■ WHAT THE TASK REQUIRES: Word for word, write out all of the data below.
────────
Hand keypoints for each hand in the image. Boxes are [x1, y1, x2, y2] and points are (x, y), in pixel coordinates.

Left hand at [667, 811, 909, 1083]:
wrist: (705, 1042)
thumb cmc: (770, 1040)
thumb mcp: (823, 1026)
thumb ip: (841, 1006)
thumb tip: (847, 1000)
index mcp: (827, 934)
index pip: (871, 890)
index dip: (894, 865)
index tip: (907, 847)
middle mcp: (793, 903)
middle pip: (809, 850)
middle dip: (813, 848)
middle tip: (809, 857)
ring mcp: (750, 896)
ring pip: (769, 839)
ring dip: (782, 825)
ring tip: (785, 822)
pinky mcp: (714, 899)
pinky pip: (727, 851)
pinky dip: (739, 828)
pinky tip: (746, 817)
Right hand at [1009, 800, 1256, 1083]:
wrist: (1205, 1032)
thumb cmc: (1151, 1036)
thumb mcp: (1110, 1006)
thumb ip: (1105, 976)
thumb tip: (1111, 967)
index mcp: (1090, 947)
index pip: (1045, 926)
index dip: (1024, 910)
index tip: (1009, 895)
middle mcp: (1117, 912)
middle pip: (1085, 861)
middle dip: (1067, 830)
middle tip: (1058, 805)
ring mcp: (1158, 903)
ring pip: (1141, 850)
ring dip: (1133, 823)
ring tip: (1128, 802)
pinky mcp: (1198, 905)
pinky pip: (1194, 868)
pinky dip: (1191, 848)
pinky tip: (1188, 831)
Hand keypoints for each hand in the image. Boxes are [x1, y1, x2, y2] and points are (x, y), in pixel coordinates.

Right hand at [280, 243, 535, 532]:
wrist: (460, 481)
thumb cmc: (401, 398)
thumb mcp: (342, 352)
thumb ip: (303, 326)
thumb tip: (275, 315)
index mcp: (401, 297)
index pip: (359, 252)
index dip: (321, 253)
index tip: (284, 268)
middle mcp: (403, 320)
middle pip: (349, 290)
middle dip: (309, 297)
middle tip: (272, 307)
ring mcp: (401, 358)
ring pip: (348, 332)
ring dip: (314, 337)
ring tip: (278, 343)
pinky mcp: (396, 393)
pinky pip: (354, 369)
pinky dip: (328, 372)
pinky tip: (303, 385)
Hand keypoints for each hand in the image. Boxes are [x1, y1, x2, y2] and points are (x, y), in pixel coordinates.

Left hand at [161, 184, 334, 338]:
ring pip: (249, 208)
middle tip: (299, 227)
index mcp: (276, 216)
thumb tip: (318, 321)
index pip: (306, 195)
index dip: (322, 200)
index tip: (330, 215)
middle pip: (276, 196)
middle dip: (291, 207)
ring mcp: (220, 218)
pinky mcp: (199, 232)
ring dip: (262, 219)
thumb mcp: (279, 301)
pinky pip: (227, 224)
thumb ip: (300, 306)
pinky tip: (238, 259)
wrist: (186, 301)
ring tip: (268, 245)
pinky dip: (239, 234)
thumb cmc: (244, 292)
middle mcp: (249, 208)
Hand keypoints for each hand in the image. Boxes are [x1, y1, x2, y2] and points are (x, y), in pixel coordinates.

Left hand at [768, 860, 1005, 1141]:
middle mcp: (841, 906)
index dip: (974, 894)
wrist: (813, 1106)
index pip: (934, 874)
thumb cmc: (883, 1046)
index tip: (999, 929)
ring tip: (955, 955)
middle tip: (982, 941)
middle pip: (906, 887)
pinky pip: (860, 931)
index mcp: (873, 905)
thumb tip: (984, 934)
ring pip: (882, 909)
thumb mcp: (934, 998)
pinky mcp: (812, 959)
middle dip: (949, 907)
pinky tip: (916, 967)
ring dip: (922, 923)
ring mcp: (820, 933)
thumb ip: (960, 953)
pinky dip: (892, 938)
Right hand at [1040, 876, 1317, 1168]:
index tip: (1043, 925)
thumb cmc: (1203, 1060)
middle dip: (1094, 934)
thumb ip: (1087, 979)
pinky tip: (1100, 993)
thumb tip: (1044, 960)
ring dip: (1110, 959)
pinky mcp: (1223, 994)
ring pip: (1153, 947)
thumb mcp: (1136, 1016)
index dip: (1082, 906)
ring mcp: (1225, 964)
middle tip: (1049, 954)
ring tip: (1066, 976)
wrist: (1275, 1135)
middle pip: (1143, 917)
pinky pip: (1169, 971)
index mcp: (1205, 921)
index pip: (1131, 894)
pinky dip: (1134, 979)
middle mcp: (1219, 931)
────────
■ WRITTEN ANSWER:
Hand keypoints for each hand in the image. Boxes are [x1, y1, x2, y2] and points are (x, y), in pixel coordinates.

Left hand at [667, 811, 909, 1083]:
wrist: (705, 1042)
thumb cmc: (770, 1040)
thumb mcp: (823, 1026)
thumb ip: (841, 1006)
thumb tip: (847, 1000)
index mcp: (827, 934)
index pip: (871, 890)
index dip: (894, 865)
index tip: (907, 847)
middle mcp: (793, 903)
middle pip: (809, 850)
middle dip: (813, 848)
middle tip: (809, 857)
ring mcp: (750, 896)
ring pip: (769, 839)
ring dip: (782, 825)
ring tip: (785, 822)
pinky mcp: (714, 899)
pinky pip: (727, 851)
pinky dip: (739, 828)
pinky tip: (746, 817)
Right hand at [1009, 800, 1256, 1083]:
wrist: (1205, 1032)
thumb cmc: (1151, 1036)
thumb mcp: (1110, 1006)
thumb ip: (1105, 976)
thumb tip: (1111, 967)
index mcp: (1090, 947)
index pip: (1045, 926)
index dip: (1024, 910)
index tip: (1009, 895)
middle mcp: (1117, 912)
middle pip: (1085, 861)
middle dip: (1067, 830)
middle tip: (1058, 805)
ring mcp: (1158, 903)
ring pip: (1141, 850)
ring dip: (1133, 823)
ring tip: (1128, 802)
pinky mcp: (1198, 905)
pinky pip: (1194, 868)
pinky dip: (1191, 848)
pinky tip: (1188, 831)
Hand keypoints for each hand in the image. Boxes are [x1, y1, x2, y2] and points are (x, y), in pixel coordinates.

Right hand at [280, 243, 535, 532]:
wrist: (460, 481)
thumb cmc: (401, 398)
thumb mcp: (342, 352)
thumb ip: (303, 326)
thumb tip: (275, 315)
index mcp: (401, 297)
index pip: (359, 252)
index dip: (321, 253)
index tip: (284, 268)
middle mcp: (403, 320)
middle pip: (349, 290)
middle dip: (309, 297)
middle tip: (272, 307)
ring mcp: (401, 358)
ring pip: (348, 332)
ring dip: (314, 337)
ring tip: (278, 343)
pinky mcp: (396, 393)
pinky pip: (354, 369)
pinky dip: (328, 372)
pinky tip: (303, 385)
Hand keypoints for each hand in the image. Boxes are [x1, y1, x2, y2] and points are (x, y), in pixel coordinates.

Left hand at [161, 184, 334, 338]:
ring pip: (249, 208)
middle tip: (299, 227)
index mcp: (276, 216)
thumb tip: (318, 321)
index pip: (306, 195)
index dip: (322, 200)
index tip: (330, 215)
middle pip: (276, 196)
middle dip: (291, 207)
ring mcp: (220, 218)
pinky mcp: (199, 232)
ring dip: (262, 219)
thumb mcp: (279, 301)
pinky pip: (227, 224)
thumb ip: (300, 306)
pinky tip: (238, 259)
wrist: (186, 301)
ring tip: (268, 245)
pinky dip: (239, 234)
thumb cmc: (244, 292)
middle mcp: (249, 208)
Hand keypoints for each hand in the image. Boxes are [x1, y1, x2, y2] and points are (x, y), in pixel coordinates.

Left hand at [768, 860, 1005, 1141]:
middle mcp: (841, 906)
index dip: (974, 894)
wrist: (813, 1106)
index pip: (934, 874)
thumb cmc: (883, 1046)
index tip: (999, 929)
ring tip: (955, 955)
middle tip: (982, 941)
middle pip: (906, 887)
pinky pip: (860, 931)
index mcp: (873, 905)
thumb tip: (984, 934)
ring pip: (882, 909)
thumb mcp: (934, 998)
pinky mcp: (812, 959)
middle dip: (949, 907)
pinky tip: (916, 967)
ring dip: (922, 923)
ring mcp: (820, 933)
thumb ip: (960, 953)
pinky dip: (892, 938)
Right hand at [1040, 876, 1317, 1168]:
index tip: (1043, 925)
thumb cmc: (1203, 1060)
middle dip: (1094, 934)
thumb ip: (1087, 979)
pinky tip: (1100, 993)
thumb tip: (1044, 960)
ring dip: (1110, 959)
pinky mcp: (1223, 994)
ring pip: (1153, 947)
thumb mcp: (1136, 1016)
index dip: (1082, 906)
ring mcp: (1225, 964)
middle tip: (1049, 954)
ring tip: (1066, 976)
wrist: (1275, 1135)
middle pip: (1143, 917)
pinky pip: (1169, 971)
index mcp: (1205, 921)
index pip: (1131, 894)
pinky dip: (1134, 979)
middle mcp: (1219, 931)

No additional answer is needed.